Documento de origem -
- - - - -

B. Linguagem da história em quadrinhos

No Bartoon em análise, um homem, trajando camisa e gravata, lê o jornal e, atrás do balcão, outro homem, vestindo uniforme, comenta a notícia. As duas personagens são estereotipadas, isto é, foram desenhadas a partir de características físicas comumente reconhecidas, aceitas e associadas a sua posição na sociedade. O primeiro homem, o que lê o jornal, é reconhecido como um cliente do bar, alguém que, provavelmente, trabalha em um escritório ou uma repartição pública; seus traços simplificados, enfatizam ainda mais seu estereótipo de indivíduo comum. O segundo, mesmo por sua localização no cenário, é o barman. A intenção do cartunista é, claramente, aproximar o leitor de suas personagens, para que se identifique com elas e, em conseqüência, com o tema debatido.

O espaço de fundo exerce a mesma função: facilitar a identificação do leitor: um balcão, duas ou três banquetas, e a torneira do barril de chope, símbolos pictóricos que transmitem instantaneamente a imagem de um bar qualquer.

As únicas expressões esboçadas pelas personagens são: o abrir e fechar da boca no ato de fala, e um pequeno gesto do barman, que transmite um significado. A posição da mão do barman expressa a indignação, a dúvida, que corrobora a indagação por ele feita. Entretanto, a linguagem dos seus movimentos corporais não são suficientes para garantir o entendimento da narração, isso quer dizer que as imagens não poderiam ser dissociadas das palavras sem prejuízo da narrativa.

O balão de fala, recurso que tenta capturar e tornar visível o som, é aberto. Considerando-se a localização do Bartoon na edição impressa do jornal (na secção Espaço Público), o significado do balão aberto torna-se ainda mais evidente: a fala das personagens é a fala do público. Com o mesmo objetivo, o autor omitiu o enquadramento, eliminando qualquer delimitação à sua história em quadrinhos.

- - - - -

[Entradas do conjunto de dados]
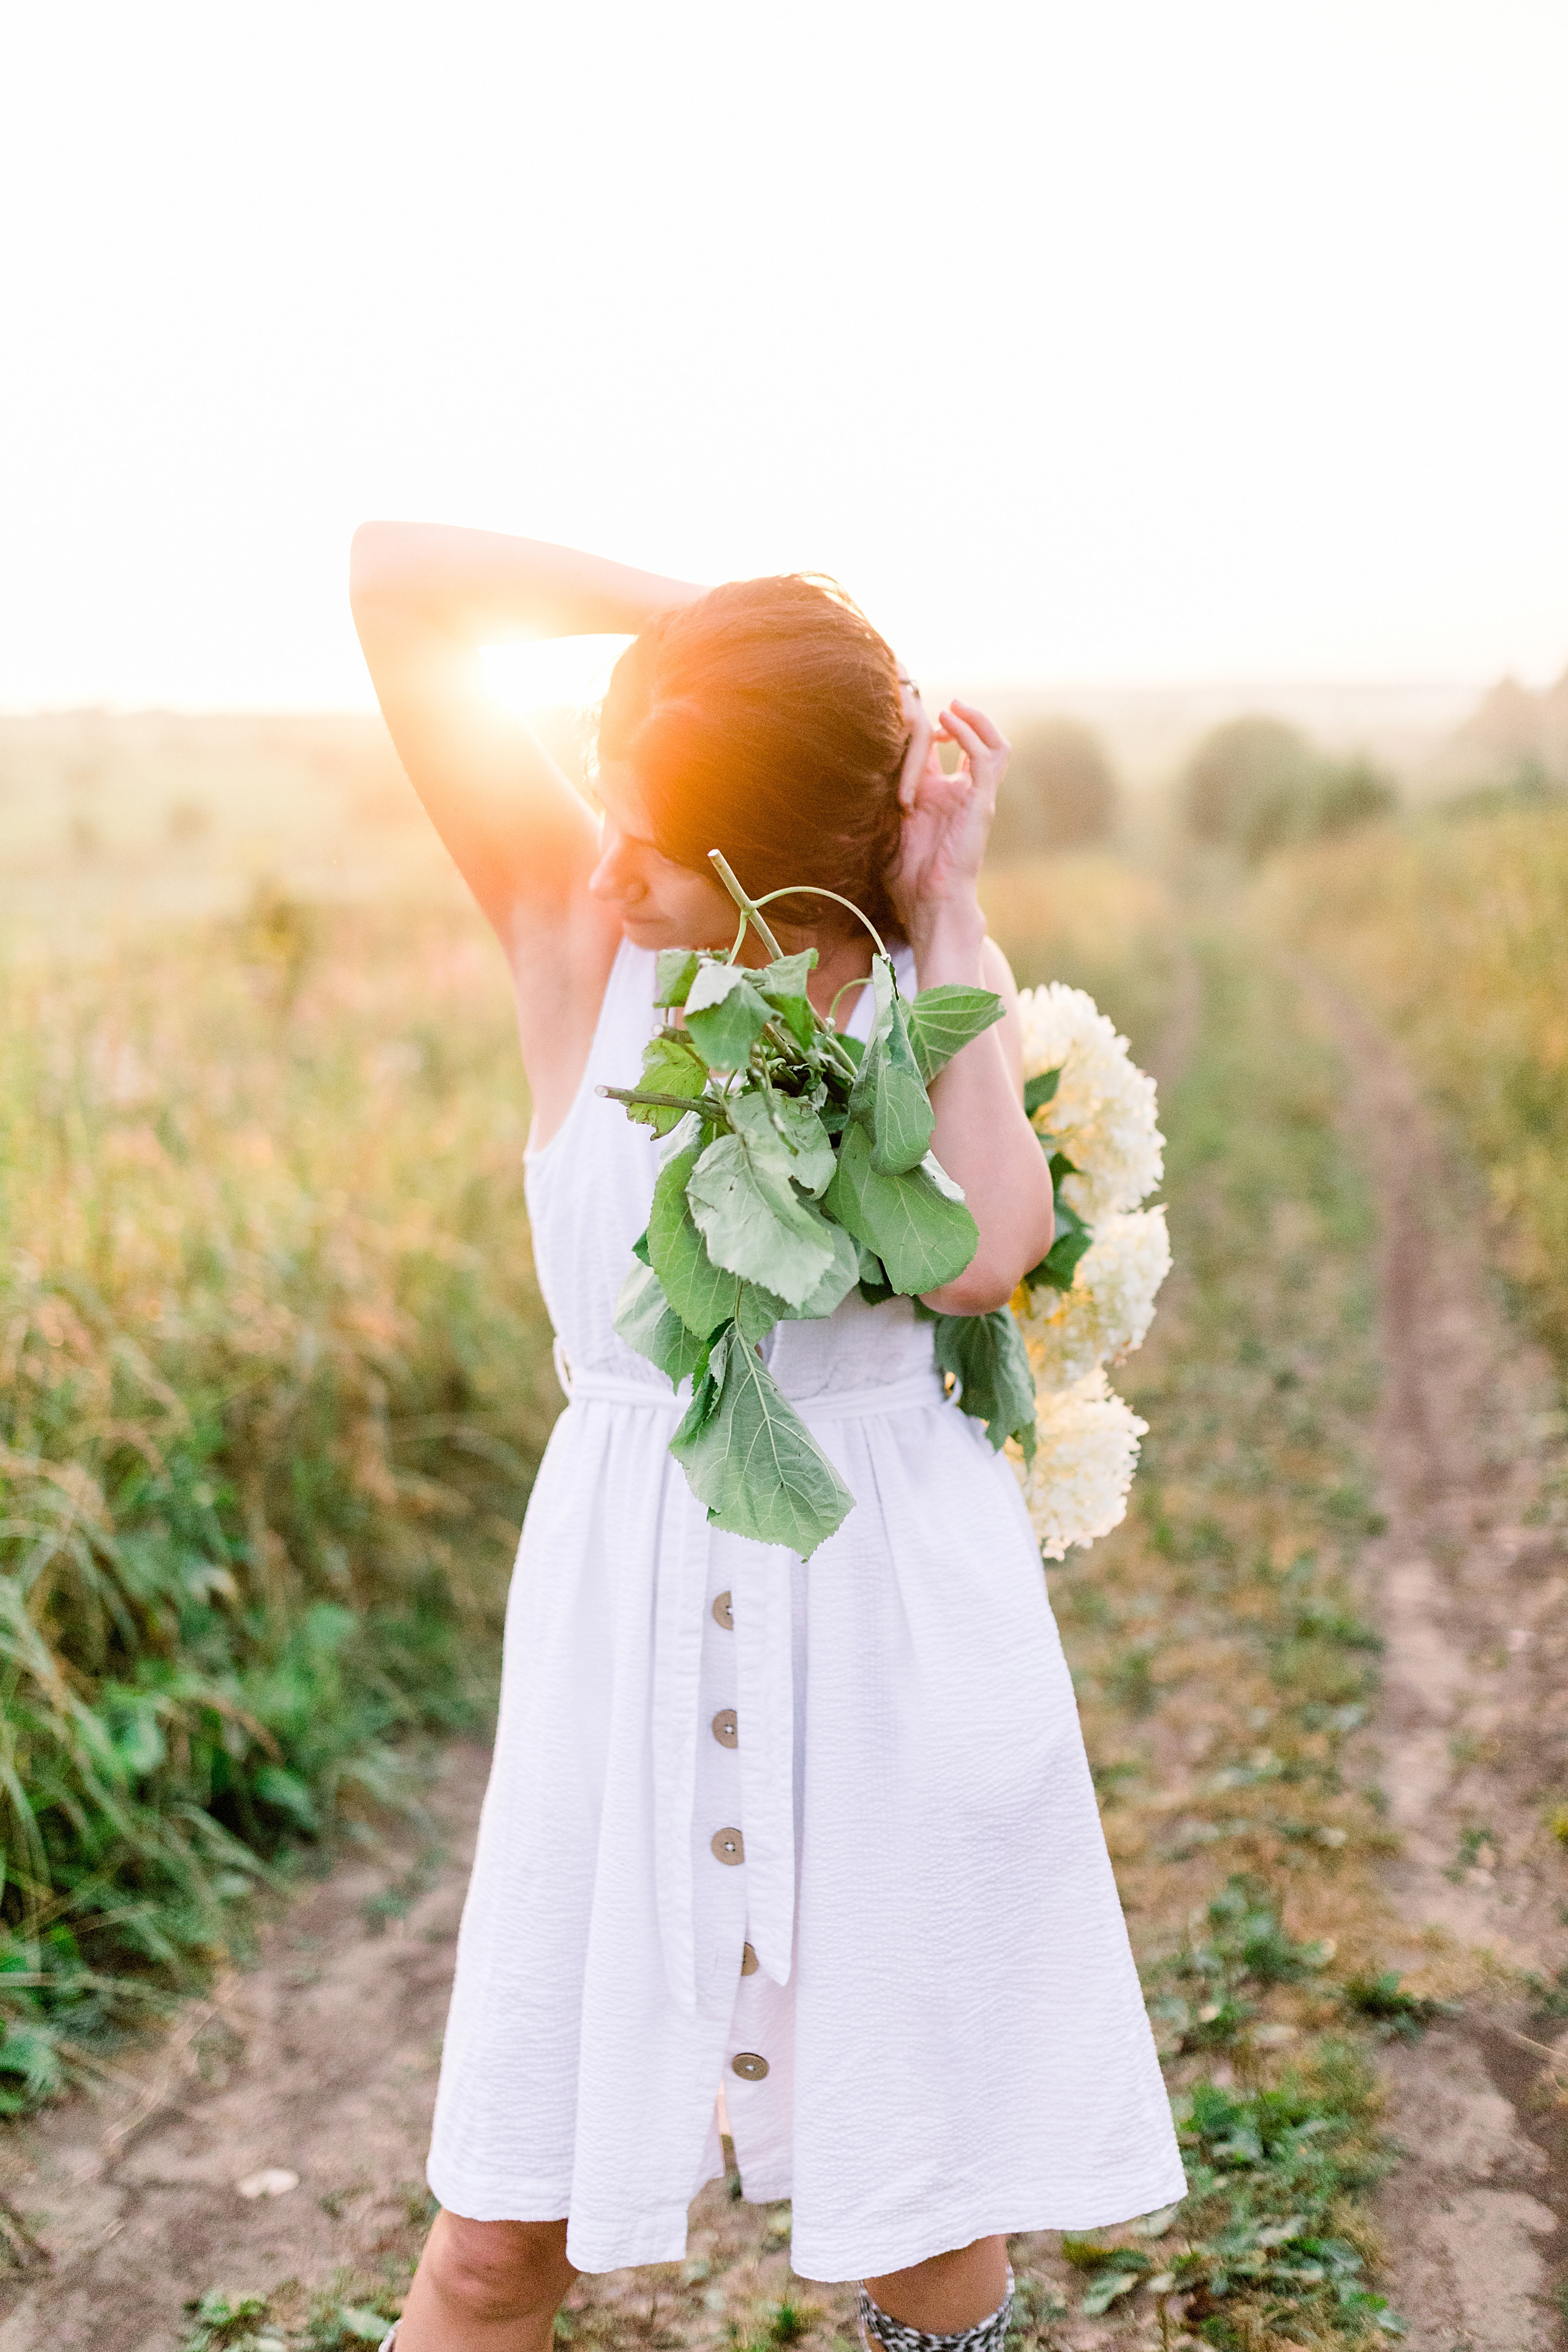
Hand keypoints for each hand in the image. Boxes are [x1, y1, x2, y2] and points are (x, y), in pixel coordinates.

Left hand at [886, 680, 1008, 950]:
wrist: (929, 902)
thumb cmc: (906, 874)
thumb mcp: (887, 822)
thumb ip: (879, 798)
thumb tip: (848, 778)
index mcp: (942, 795)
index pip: (948, 749)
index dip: (933, 727)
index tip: (910, 715)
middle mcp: (963, 792)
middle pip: (976, 741)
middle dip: (960, 717)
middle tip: (935, 703)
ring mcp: (976, 796)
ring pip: (993, 744)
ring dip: (974, 721)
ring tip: (950, 707)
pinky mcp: (982, 802)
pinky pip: (988, 758)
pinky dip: (973, 735)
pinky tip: (949, 723)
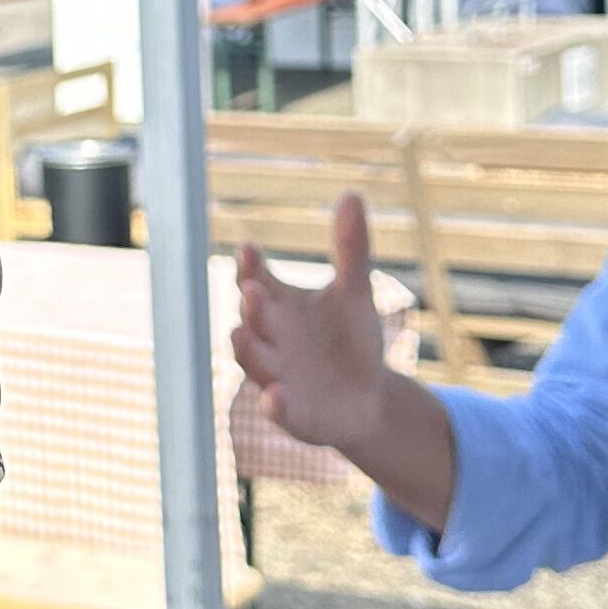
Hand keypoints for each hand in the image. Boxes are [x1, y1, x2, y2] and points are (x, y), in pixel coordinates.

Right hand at [232, 199, 393, 454]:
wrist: (368, 397)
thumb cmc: (350, 340)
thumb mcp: (354, 293)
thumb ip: (351, 249)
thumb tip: (352, 193)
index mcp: (279, 307)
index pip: (256, 281)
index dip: (249, 266)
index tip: (248, 249)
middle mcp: (270, 340)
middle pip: (253, 320)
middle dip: (251, 307)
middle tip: (252, 290)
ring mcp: (278, 377)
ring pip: (255, 363)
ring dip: (247, 351)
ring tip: (239, 336)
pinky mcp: (294, 415)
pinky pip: (279, 411)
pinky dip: (274, 405)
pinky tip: (275, 396)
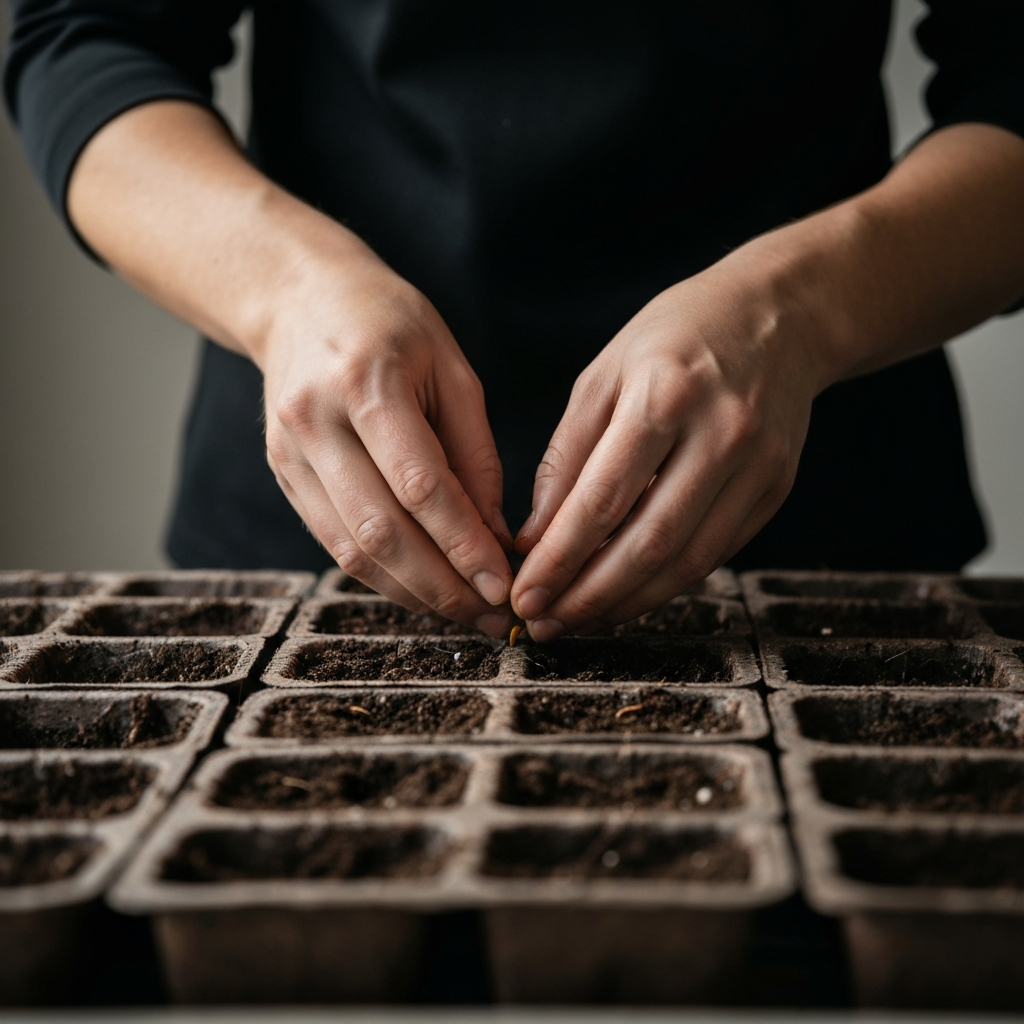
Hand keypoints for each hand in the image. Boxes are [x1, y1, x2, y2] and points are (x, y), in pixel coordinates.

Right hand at [259, 244, 514, 635]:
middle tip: (490, 613)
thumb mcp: (450, 367)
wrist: (299, 297)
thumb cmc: (390, 323)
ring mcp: (289, 454)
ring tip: (464, 612)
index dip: (463, 545)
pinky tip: (422, 588)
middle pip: (380, 531)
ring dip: (412, 592)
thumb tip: (494, 535)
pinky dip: (381, 575)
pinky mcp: (283, 476)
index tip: (503, 583)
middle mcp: (316, 422)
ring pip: (351, 550)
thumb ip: (474, 452)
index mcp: (366, 383)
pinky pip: (333, 543)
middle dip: (441, 585)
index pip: (420, 485)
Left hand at [510, 252, 826, 638]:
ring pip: (689, 562)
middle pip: (649, 543)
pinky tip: (629, 594)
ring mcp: (757, 466)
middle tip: (547, 623)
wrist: (780, 316)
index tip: (525, 594)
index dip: (560, 559)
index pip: (603, 500)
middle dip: (590, 596)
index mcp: (665, 396)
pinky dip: (668, 583)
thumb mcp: (604, 376)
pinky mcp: (776, 489)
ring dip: (629, 602)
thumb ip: (567, 458)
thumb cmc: (676, 338)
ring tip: (581, 620)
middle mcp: (720, 435)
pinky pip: (716, 553)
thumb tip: (535, 538)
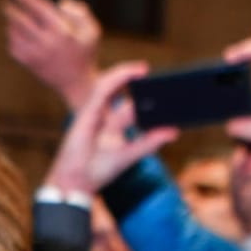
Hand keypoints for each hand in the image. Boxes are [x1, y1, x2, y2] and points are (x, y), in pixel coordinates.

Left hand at [4, 0, 100, 109]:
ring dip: (11, 24)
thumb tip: (61, 2)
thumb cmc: (85, 52)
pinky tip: (16, 36)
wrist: (76, 83)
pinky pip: (13, 48)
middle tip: (7, 4)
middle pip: (22, 21)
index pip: (41, 9)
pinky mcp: (29, 64)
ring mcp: (36, 55)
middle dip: (12, 10)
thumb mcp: (92, 30)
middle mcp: (47, 42)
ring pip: (15, 34)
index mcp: (63, 31)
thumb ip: (80, 12)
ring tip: (14, 20)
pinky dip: (12, 39)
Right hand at [42, 61, 177, 194]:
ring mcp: (94, 113)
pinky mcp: (88, 110)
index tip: (165, 93)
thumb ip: (149, 142)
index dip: (145, 100)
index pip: (130, 109)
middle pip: (123, 95)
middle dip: (140, 87)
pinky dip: (117, 77)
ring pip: (110, 85)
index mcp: (113, 129)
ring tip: (145, 69)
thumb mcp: (129, 155)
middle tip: (160, 80)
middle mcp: (104, 119)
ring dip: (127, 74)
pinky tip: (132, 73)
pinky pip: (104, 88)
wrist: (76, 181)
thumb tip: (174, 131)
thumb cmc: (98, 171)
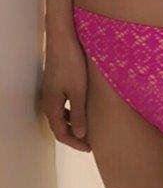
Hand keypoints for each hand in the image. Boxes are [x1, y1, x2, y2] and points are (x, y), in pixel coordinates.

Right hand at [39, 18, 91, 151]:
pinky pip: (61, 105)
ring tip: (88, 129)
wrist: (63, 39)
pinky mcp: (55, 84)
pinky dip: (70, 113)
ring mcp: (50, 92)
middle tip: (90, 142)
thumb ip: (78, 114)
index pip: (61, 133)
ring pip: (59, 116)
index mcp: (52, 106)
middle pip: (58, 126)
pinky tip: (82, 109)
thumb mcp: (78, 91)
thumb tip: (79, 135)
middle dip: (73, 136)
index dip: (75, 143)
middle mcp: (47, 101)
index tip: (90, 148)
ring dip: (72, 125)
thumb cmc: (72, 64)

- - - - -

Questões de estudo -
A) Segundo o texto sobre o Bartoon, em que secção da edição impressa do jornal ele é publicado?
B) Enumere todos os objetos do espaço de fundo que o texto sobre o Bartoon apresenta como símbolos pictóricos de um bar.
C) Copie fielmente o trecho do texto sobre o Bartoon que vai de "O espaço de" até "prejuízo da narrativa.".

Resultados das tarefas -
A) Na secção Espaço Público.

B) Um balcão, duas ou três banquetas e a torneira do barril de chope.

C)
O espaço de fundo exerce a mesma função: facilitar a identificação do leitor: um balcão, duas ou três banquetas, e a torneira do barril de chope, símbolos pictóricos que transmitem instantaneamente a imagem de um bar qualquer.

As únicas expressões esboçadas pelas personagens são: o abrir e fechar da boca no ato de fala, e um pequeno gesto do barman, que transmite um significado. A posição da mão do barman expressa a indignação, a dúvida, que corrobora a indagação por ele feita. Entretanto, a linguagem dos seus movimentos corporais não são suficientes para garantir o entendimento da narração, isso quer dizer que as imagens não poderiam ser dissociadas das palavras sem prejuízo da narrativa.